The researchers focused on brain connections between the amygdala, which is central to processing fearful emotions, and two other brain regions: the prefrontal cortex and the anterior cingulate cortex. Both areas play a key role in regulating emotions. Babies whose mothers experienced childhood emotional neglect had stronger functional connections between the amygdala and the cortical regions.
After controlling for mothers’ current stress levels, the researchers found that the more emotional neglect a mother had experienced during her own childhood, the more strongly her baby’s amygdala was connected to the frontal cortical regions. Physical abuse or neglect of the mother were not correlated with the stronger connectivity. The findings suggest that childhood emotional neglect has intergenerational effects on brain structure and function.

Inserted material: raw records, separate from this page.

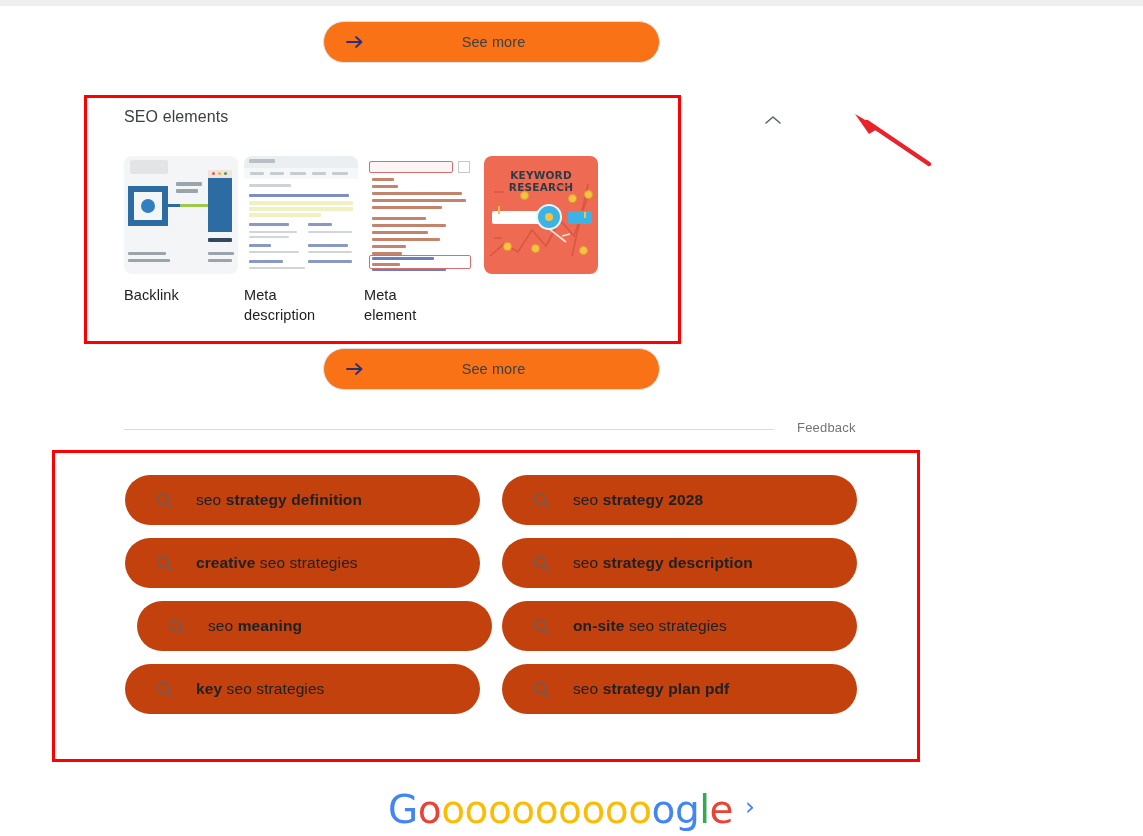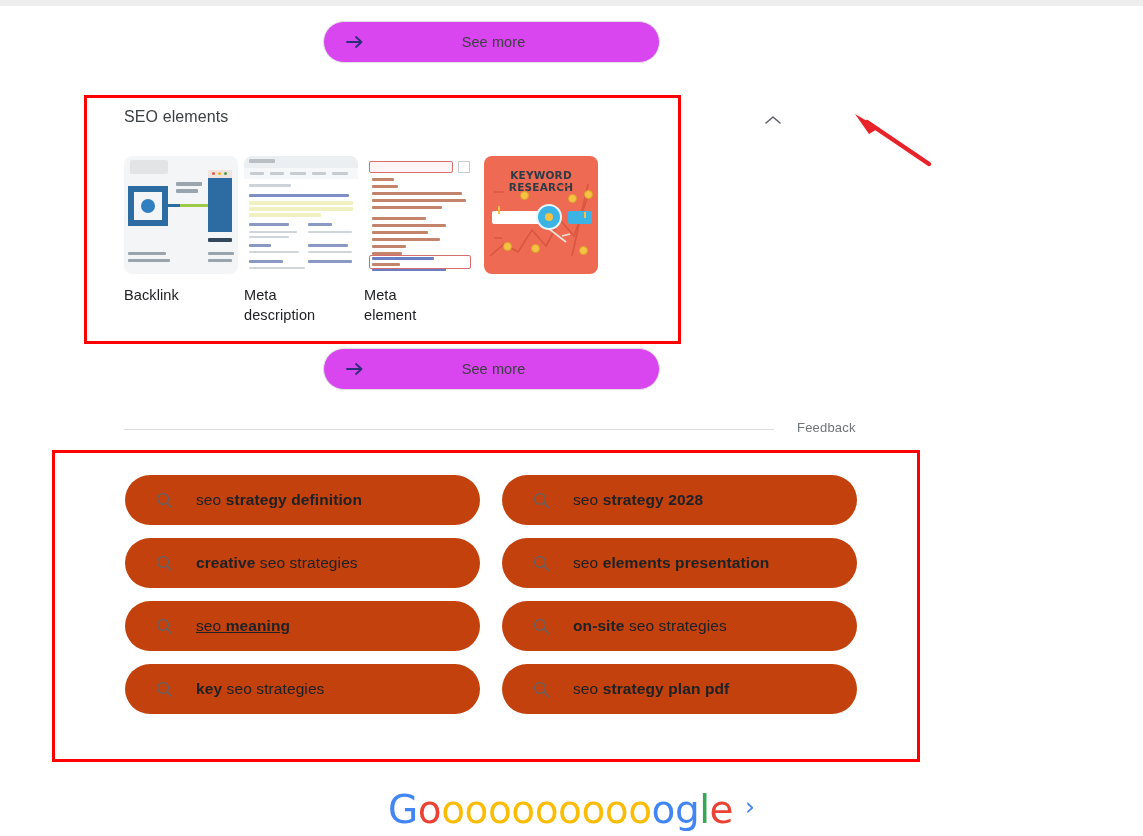--- a/index.html
+++ b/index.html
@@ -25,21 +25,21 @@
   }
 
   
   .see-more {
     position: absolute;
     box-sizing: border-box;
     width: 337px;
     height: 42px;
     border: 1px solid #dfe1e5;
     border-radius: 24px;
-    background: #d946ef;
+    background: #f97316;
     display: flex;
     align-items: center;
     cursor: pointer;
   }
   .see-more .arrow-ico {
     width: 34px;
     margin-left: 14px;
     display: flex;
     align-items: center;
     justify-content: center;
@@ -476,21 +476,21 @@
       <svg width="19" height="19" viewBox="0 0 19 19">
           <circle cx="8" cy="8" r="5.4" fill="none" stroke="#5f6368" stroke-width="1.4"></circle>
           <line x1="12" y1="12" x2="16.5" y2="16.5" stroke="#5f6368" stroke-width="1.4" stroke-linecap="round"></line>
         </svg>
     </span>
     <span class="rs-text">
       <span></span><b>creative</b><span> seo strategies</span>
     </span>
   </div>
 
-  <div class="rs-chip" style="left:0px;top:126px;text-decoration:underline;">
+  <div class="rs-chip" style="left:12px;top:126px;">
     <span class="mag">
       <svg width="19" height="19" viewBox="0 0 19 19">
           <circle cx="8" cy="8" r="5.4" fill="none" stroke="#5f6368" stroke-width="1.4"></circle>
           <line x1="12" y1="12" x2="16.5" y2="16.5" stroke="#5f6368" stroke-width="1.4" stroke-linecap="round"></line>
         </svg>
     </span>
     <span class="rs-text">
       <span>seo </span><b>meaning</b><span></span>
     </span>
   </div>
@@ -520,21 +520,21 @@
   </div>
 
   <div class="rs-chip" style="left:377px;top:63px;">
     <span class="mag">
       <svg width="19" height="19" viewBox="0 0 19 19">
           <circle cx="8" cy="8" r="5.4" fill="none" stroke="#5f6368" stroke-width="1.4"></circle>
           <line x1="12" y1="12" x2="16.5" y2="16.5" stroke="#5f6368" stroke-width="1.4" stroke-linecap="round"></line>
         </svg>
     </span>
     <span class="rs-text">
-      <span>seo </span><b>elements presentation</b><span></span>
+      <span>seo </span><b>strategy description</b><span></span>
     </span>
   </div>
 
   <div class="rs-chip" style="left:377px;top:126px;">
     <span class="mag">
       <svg width="19" height="19" viewBox="0 0 19 19">
           <circle cx="8" cy="8" r="5.4" fill="none" stroke="#5f6368" stroke-width="1.4"></circle>
           <line x1="12" y1="12" x2="16.5" y2="16.5" stroke="#5f6368" stroke-width="1.4" stroke-linecap="round"></line>
         </svg>
     </span>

The significance of the stronger connection remains unclear, said Dr. Hendrix. “The neural signature we observed in the 1-month-old infants of emotionally neglected mothers may be a mechanism that leads to increased risk for anxiety, or it could be a compensatory mechanism that promotes resilience in case the infant has less supportive caregivers. In either case, emotional neglect from a mother’s own childhood seems to leave behind a neural signature in her baby that may predispose the infant to more readily detect threat in the environment almost from birth. Our findings highlight the importance of emotional support early in life, even for subsequent generations.”
This is, of course, an issue that is of importance to the LGBTQIA community, considering LGBTQIA people may have difficult family relationships.
In June 2020, for instance, a global report noted that family members are often the main perpetrators of abuse against lesbians, bisexual women and transgender people.
In the Philippines, the issue is just as complicated. For instance, in December 2020, after seeing abuses experienced by LGBTQIA youth even in the hands of family members, Atty. Clara Rita Padilla, who helms EnGendeRights, Inc., said that “LGBTQIA people in GBV/IPV/FV ought to know that their situation can be managed; they just need to – first – not fear seeking for help.”